Don't vote, it only encourages the bastards


Don Boudreaux explains:
A few hours ago at the Detroit airport a bubbly young woman struck up a conversation with me as we both waited in line to buy coffee. “Where’s your ‘I Voted’ sticker?!” she asked with great enthusiasm as she pointed to the one she sported. “I don’t vote,” I told her. She literally looked as though I confessed to being afflicted with necrophilia.
    “This makes me so sad. So sad. Why don’t you vote?,” she pressed, with a tone that revealed that she truly felt pity for me. I really wasn’t interested in having such a discussion then and there with this stranger, but she kept asking. So I eventually answered: “I don’t wish to legitimise politics by participating in its formal ceremonies.”
    “But elections aren’t ceremonies; they matter!!!” Her verbally expressed exclamation points grew in number.

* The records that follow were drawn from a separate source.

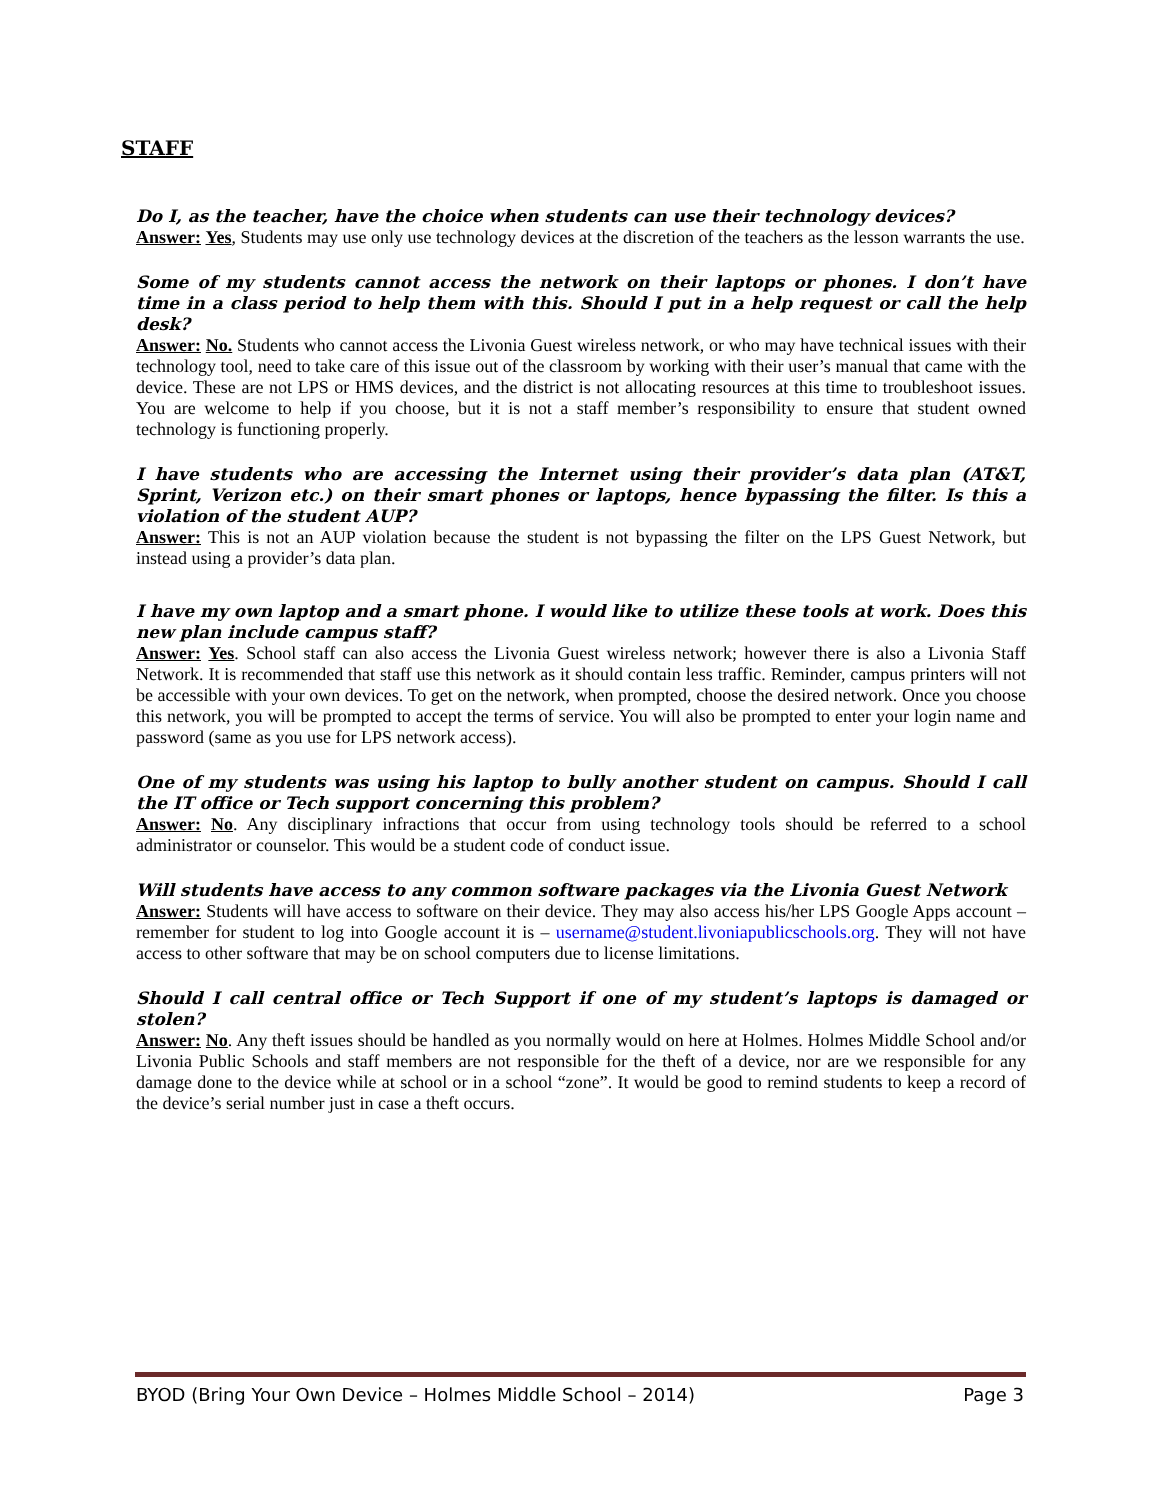STAFF
Do I, as the teacher, have the choice when students can use their technology devices?
Answer: Yes, Students may use only use technology devices at the discretion of the teachers as the lesson warrants the use.
Some of my students cannot access the network on their laptops or phones. I don’t have time in a class period to help them with this. Should I put in a help request or call the help desk?
Answer: No. Students who cannot access the Livonia Guest wireless network, or who may have technical issues with their technology tool, need to take care of this issue out of the classroom by working with their user’s manual that came with the device. These are not LPS or HMS devices, and the district is not allocating resources at this time to troubleshoot issues. You are welcome to help if you choose, but it is not a staff member’s responsibility to ensure that student owned technology is functioning properly.
I have students who are accessing the Internet using their provider’s data plan (AT&T, Sprint, Verizon etc.) on their smart phones or laptops, hence bypassing the filter. Is this a violation of the student AUP?
Answer: This is not an AUP violation because the student is not bypassing the filter on the LPS Guest Network, but instead using a provider’s data plan.
I have my own laptop and a smart phone. I would like to utilize these tools at work. Does this new plan include campus staff?
Answer: Yes. School staff can also access the Livonia Guest wireless network; however there is also a Livonia Staff Network. It is recommended that staff use this network as it should contain less traffic. Reminder, campus printers will not be accessible with your own devices. To get on the network, when prompted, choose the desired network. Once you choose this network, you will be prompted to accept the terms of service. You will also be prompted to enter your login name and password (same as you use for LPS network access).
One of my students was using his laptop to bully another student on campus. Should I call the IT office or Tech support concerning this problem?
Answer: No. Any disciplinary infractions that occur from using technology tools should be referred to a school administrator or counselor. This would be a student code of conduct issue.
Will students have access to any common software packages via the Livonia Guest Network
Answer: Students will have access to software on their device. They may also access his/her LPS Google Apps account – remember for student to log into Google account it is – username@student.livoniapublicschools.org. They will not have access to other software that may be on school computers due to license limitations.
Should I call central office or Tech Support if one of my student’s laptops is damaged or stolen?
Answer: No. Any theft issues should be handled as you normally would on here at Holmes. Holmes Middle School and/or Livonia Public Schools and staff members are not responsible for the theft of a device, nor are we responsible for any damage done to the device while at school or in a school “zone”. It would be good to remind students to keep a record of the device’s serial number just in case a theft occurs.
BYOD (Bring Your Own Device – Holmes Middle School – 2014) Page 3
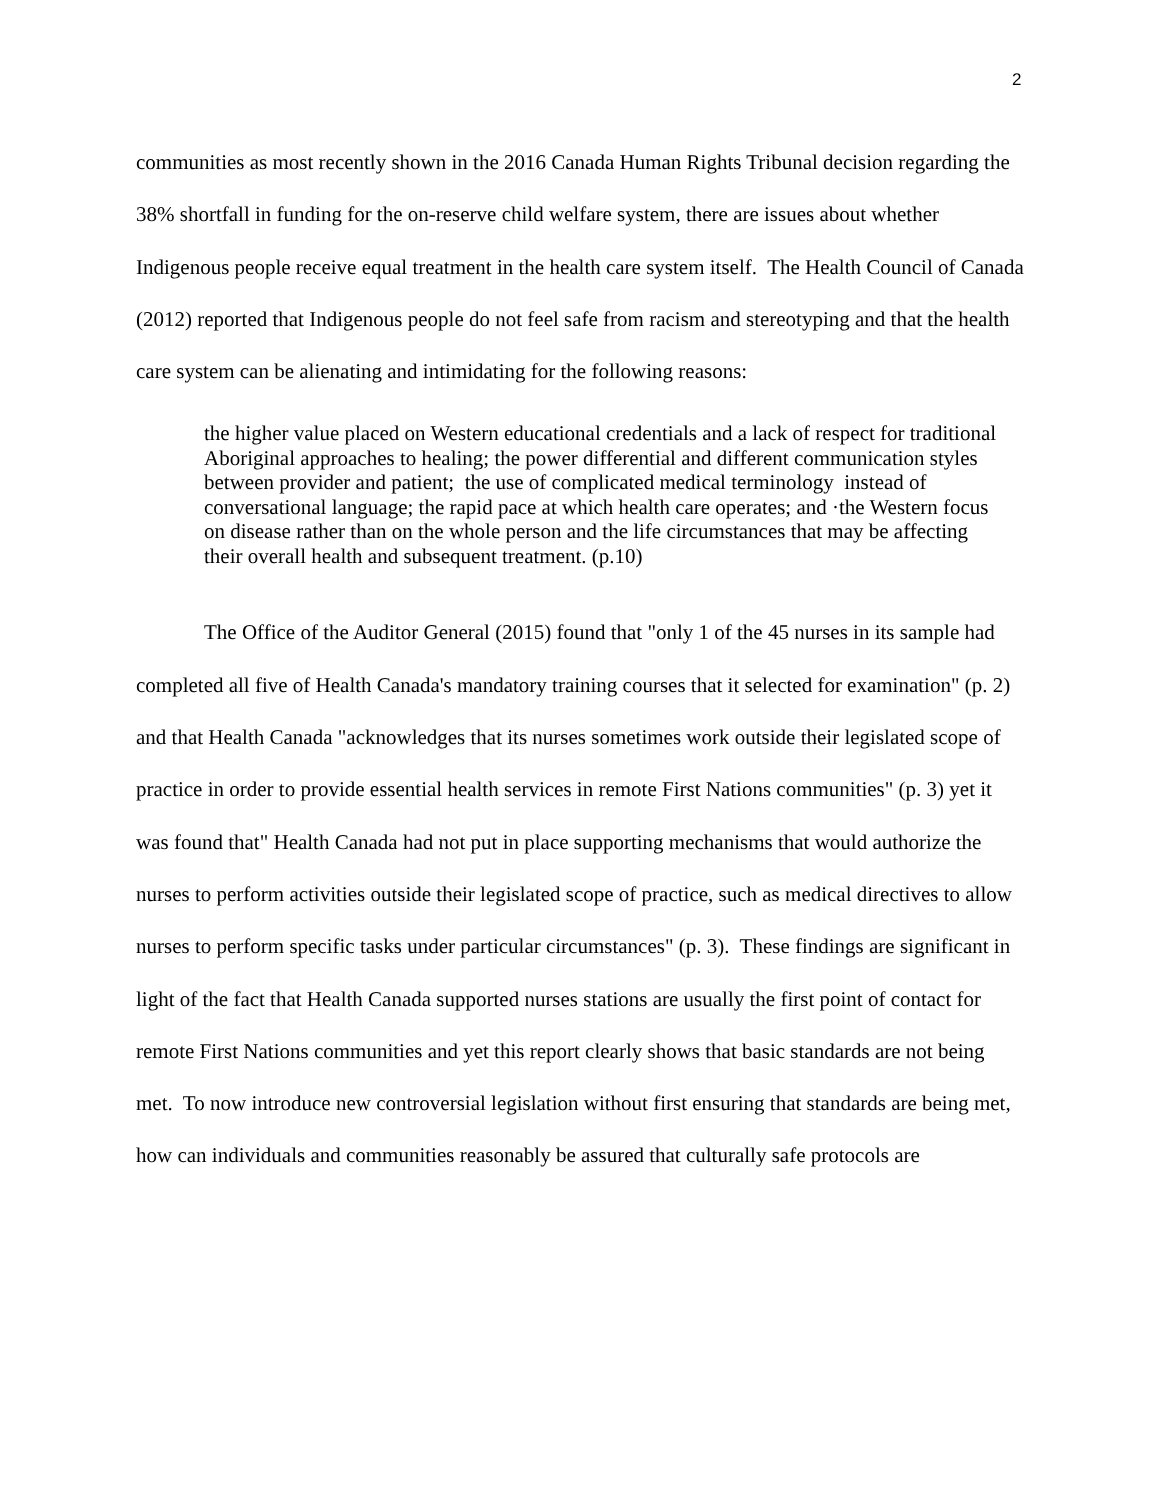2
communities as most recently shown in the 2016 Canada Human Rights Tribunal decision regarding the 38% shortfall in funding for the on-reserve child welfare system, there are issues about whether Indigenous people receive equal treatment in the health care system itself. The Health Council of Canada (2012) reported that Indigenous people do not feel safe from racism and stereotyping and that the health care system can be alienating and intimidating for the following reasons:
the higher value placed on Western educational credentials and a lack of respect for traditional Aboriginal approaches to healing; the power differential and different communication styles between provider and patient; the use of complicated medical terminology instead of conversational language; the rapid pace at which health care operates; and ·the Western focus on disease rather than on the whole person and the life circumstances that may be affecting their overall health and subsequent treatment. (p.10)
The Office of the Auditor General (2015) found that "only 1 of the 45 nurses in its sample had completed all five of Health Canada's mandatory training courses that it selected for examination" (p. 2) and that Health Canada "acknowledges that its nurses sometimes work outside their legislated scope of practice in order to provide essential health services in remote First Nations communities" (p. 3) yet it was found that" Health Canada had not put in place supporting mechanisms that would authorize the nurses to perform activities outside their legislated scope of practice, such as medical directives to allow nurses to perform specific tasks under particular circumstances" (p. 3). These findings are significant in light of the fact that Health Canada supported nurses stations are usually the first point of contact for remote First Nations communities and yet this report clearly shows that basic standards are not being met. To now introduce new controversial legislation without first ensuring that standards are being met, how can individuals and communities reasonably be assured that culturally safe protocols are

    I replied that I agree that elections do indeed determine which individuals hold political power. But this fact for me is irrelevant, for two reasons. The first is that even if I did (which I don’t) strongly prefer one group of candidates over another group, because the prospect of my vote swinging an election one way or another is practically zero, I would waste my time if I voted. And my time is valuable. I refuse to waste it on futile activities such as voting.

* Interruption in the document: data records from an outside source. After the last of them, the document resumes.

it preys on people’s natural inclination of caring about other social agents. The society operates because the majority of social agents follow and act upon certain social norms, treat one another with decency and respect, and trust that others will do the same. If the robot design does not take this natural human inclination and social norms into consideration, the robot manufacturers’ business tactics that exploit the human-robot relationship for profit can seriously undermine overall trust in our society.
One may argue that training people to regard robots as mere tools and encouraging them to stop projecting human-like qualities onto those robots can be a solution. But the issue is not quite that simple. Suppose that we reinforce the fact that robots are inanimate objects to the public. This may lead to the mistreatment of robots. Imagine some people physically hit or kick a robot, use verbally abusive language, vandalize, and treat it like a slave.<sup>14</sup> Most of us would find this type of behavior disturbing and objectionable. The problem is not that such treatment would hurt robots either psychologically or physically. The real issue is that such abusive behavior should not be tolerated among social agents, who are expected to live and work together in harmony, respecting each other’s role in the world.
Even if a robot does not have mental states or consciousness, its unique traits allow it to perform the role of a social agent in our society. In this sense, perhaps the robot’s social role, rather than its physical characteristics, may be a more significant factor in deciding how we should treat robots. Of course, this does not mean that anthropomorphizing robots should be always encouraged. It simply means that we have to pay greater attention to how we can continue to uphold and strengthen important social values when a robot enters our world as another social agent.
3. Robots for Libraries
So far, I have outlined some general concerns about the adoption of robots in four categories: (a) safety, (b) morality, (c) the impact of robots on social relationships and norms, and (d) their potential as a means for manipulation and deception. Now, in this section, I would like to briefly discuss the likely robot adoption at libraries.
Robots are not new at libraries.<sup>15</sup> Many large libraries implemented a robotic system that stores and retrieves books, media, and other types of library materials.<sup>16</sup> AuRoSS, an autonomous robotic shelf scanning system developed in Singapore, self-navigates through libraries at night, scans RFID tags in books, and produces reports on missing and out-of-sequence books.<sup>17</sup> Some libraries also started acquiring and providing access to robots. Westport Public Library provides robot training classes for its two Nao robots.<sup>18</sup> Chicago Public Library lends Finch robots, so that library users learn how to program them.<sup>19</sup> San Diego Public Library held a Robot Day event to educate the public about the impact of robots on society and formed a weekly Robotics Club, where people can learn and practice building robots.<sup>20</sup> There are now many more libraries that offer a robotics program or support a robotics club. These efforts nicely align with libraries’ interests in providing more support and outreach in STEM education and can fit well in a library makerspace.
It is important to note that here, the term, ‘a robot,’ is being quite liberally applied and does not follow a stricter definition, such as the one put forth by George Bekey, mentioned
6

    Second and more importantly, I detest politics and all but a tiny handful of politicians. And so by voting in an election I would play along with the dangerous romantic myth that insists that “leaders” who are chosen democratically thereby legitimately gain the right to order me and other peaceful individuals about. Election winners certainly do gain the power to order me and other peaceful individuals about, but I’ll be damned if I believe that they are ethically entitled to do so. I obey their commands for the same reason that I would hand my wallet and car keys to a thug who presses a knife to my throat.
    I’d gotten into the spirit of the conversation and ended by telling her that, while I do not judge her for feeling elevated and proud of herself for having voted, were I to vote I would feel compromised, unprincipled, grimy, and ashamed of myself.